|Veal, Matthew - UNIV. OF KENTUCKY|
|Taylor, Steven - AUBURN UNIVERSITY|
|Rummer, Robert - USDA FOREST SERVICE|
Submitted to: International Journal of Forest Engineering
Publication Type: Peer Reviewed Journal
Publication Acceptance Date: October 31, 2005
Publication Date: December 31, 2005
Citation: Veal, M.W., Taylor, S.E., Rummer, R.B., Raper, R.L. 2005. Plow power requirements for forestry site preparation. International Journal of Forest Engineering. 16(2):129-136. Interpretive Summary: Deep tillage is often used to remove the root-limiting condition of soil compaction before planting trees. However, disrupting compacted soil profiles requires large amounts of energy (fuel). A study was conducted to compare several methods of loosening the compacted soil layer prior to tree planting. Results indicated that significant energy savings were associated with using a coulter ahead of a shank commonly used for tillage. Further experiments should be conducted to determine if equivalent tree growth results from this energy efficient operation.

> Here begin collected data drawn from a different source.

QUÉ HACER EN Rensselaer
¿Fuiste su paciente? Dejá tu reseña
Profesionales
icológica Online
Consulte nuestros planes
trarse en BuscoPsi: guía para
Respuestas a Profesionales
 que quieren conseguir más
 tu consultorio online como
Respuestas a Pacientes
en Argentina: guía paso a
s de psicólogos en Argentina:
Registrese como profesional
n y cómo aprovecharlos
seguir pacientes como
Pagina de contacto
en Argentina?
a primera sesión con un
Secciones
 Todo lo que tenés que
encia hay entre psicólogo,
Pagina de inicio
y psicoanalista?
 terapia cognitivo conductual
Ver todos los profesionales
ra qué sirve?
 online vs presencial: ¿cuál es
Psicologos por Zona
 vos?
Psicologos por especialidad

Technical Abstract: In this field study, data were collected to determine power requirements required by a trailing site preparation plow and the magnitudes of dynamic forces experienced by a plow during normal operation and during impact with stumps or other obstructions. Drawbar pull data were collected from five different tillage treatments on a recently harvested loblolly pine (Pinus taeda) site in central Alabama. The five treatments were: 1) a coulter, ripping shank, and four bedding disks; 2) a coulter, ripping shank, and two bedding disks; 3) a coulter and ripping shank; 4) a coulter alone; and 5) a ripping shank alone. A 330 kN [75 000 lb] capacity tension load cell was used to measure the drawbar load, a GPS receiver recorded tractor speed, four direct current displacement transducers (DCDT’s) monitored the depth of the disks, and two optical tachometers measured the speed of the tractor’s front and rear drive shafts. Each treatment produced significantly different drawbar loads (to alpha levels less than 0.001). The resulting mean loads were 46.0 kN [10 300 lb], 33.5 kN [7530 lb], 31.5 kN [7080 lb], 15.8 kN [3560 lb], and 43.4 kN [9760 lb] for treatments one through five, respectively. Maximum recorded drawbar load during a collision with a stump was 338.9 kN [76 188 lb].